EXERCISE
Go over the entries and report the lines where the word "هزار" occurs.

(Stored data entries)
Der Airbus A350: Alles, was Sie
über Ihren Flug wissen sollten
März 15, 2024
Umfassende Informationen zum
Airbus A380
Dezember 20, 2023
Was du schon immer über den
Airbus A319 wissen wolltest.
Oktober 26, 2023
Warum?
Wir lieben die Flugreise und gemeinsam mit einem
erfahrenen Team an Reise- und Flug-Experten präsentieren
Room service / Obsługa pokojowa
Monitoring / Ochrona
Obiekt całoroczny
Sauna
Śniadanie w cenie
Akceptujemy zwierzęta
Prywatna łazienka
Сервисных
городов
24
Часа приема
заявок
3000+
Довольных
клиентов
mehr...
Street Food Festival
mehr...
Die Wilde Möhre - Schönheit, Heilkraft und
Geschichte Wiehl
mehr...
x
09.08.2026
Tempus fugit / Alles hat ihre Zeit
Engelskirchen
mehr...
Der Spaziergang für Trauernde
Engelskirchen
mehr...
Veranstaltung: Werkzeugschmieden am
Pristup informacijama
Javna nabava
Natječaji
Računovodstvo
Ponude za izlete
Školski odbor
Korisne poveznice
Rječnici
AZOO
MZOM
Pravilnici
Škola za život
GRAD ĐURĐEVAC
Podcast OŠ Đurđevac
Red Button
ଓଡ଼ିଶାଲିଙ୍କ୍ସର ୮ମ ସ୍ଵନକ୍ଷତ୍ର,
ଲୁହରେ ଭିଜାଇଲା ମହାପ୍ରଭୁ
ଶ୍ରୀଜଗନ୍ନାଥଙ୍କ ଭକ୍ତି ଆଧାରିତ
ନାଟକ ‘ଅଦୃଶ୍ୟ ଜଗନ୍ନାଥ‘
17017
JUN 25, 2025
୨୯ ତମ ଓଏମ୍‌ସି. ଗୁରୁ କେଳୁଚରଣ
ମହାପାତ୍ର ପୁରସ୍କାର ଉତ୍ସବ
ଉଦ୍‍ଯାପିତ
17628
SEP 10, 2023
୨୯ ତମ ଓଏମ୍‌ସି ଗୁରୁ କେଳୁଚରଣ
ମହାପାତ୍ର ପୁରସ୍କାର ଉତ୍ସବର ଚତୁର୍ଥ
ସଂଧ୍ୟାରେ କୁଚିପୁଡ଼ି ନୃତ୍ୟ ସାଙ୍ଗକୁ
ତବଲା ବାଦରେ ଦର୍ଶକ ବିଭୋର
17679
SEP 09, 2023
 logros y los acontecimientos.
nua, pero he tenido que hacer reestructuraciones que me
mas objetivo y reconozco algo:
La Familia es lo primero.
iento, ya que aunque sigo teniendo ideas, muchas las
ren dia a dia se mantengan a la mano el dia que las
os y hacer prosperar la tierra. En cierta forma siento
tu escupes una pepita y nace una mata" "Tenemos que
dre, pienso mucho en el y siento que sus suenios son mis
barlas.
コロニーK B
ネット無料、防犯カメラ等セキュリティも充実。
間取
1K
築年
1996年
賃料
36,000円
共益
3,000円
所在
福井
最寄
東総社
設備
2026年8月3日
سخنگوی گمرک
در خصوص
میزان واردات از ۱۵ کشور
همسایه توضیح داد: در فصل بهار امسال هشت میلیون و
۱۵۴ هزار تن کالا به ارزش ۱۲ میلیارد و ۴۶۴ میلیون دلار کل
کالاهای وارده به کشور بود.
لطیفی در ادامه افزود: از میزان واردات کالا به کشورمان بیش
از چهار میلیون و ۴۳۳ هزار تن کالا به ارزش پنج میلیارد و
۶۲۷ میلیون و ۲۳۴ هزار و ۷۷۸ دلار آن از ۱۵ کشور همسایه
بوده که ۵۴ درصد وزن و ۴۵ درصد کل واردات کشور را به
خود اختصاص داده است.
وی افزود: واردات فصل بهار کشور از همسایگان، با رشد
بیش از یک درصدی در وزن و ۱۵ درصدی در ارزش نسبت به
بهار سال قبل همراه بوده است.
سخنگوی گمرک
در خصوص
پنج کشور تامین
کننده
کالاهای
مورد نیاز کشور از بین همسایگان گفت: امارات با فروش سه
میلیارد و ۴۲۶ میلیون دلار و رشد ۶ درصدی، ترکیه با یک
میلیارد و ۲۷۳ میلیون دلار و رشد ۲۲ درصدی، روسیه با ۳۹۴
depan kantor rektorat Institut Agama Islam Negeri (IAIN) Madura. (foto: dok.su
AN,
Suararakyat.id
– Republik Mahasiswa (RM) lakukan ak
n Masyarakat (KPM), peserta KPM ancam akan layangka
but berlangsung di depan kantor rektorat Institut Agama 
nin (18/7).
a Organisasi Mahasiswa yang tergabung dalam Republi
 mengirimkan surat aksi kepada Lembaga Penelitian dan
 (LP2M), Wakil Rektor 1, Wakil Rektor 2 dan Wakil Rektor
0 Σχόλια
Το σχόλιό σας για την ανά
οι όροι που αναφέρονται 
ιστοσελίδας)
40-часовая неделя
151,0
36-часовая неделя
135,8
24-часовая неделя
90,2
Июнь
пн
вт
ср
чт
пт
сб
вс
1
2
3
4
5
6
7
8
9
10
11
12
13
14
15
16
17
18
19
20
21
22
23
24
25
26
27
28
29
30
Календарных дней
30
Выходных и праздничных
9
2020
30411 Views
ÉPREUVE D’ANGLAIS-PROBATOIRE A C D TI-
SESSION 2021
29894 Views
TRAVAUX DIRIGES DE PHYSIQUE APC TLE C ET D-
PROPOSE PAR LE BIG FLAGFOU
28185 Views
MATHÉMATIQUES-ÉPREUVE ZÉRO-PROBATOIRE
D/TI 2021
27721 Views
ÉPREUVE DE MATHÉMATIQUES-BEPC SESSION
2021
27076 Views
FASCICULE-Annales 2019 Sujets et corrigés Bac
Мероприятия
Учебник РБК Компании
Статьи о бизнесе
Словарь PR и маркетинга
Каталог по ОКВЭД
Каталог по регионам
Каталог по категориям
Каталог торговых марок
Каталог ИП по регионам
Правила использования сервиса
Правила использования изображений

THE ANSWER
۱۵۴ هزار تن کالا به ارزش ۱۲ میلیارد و ۴۶۴ میلیون دلار کل
از چهار میلیون و ۴۳۳ هزار تن کالا به ارزش پنج میلیارد و
۶۲۷ میلیون و ۲۳۴ هزار و ۷۷۸ دلار آن از ۱۵ کشور همسایه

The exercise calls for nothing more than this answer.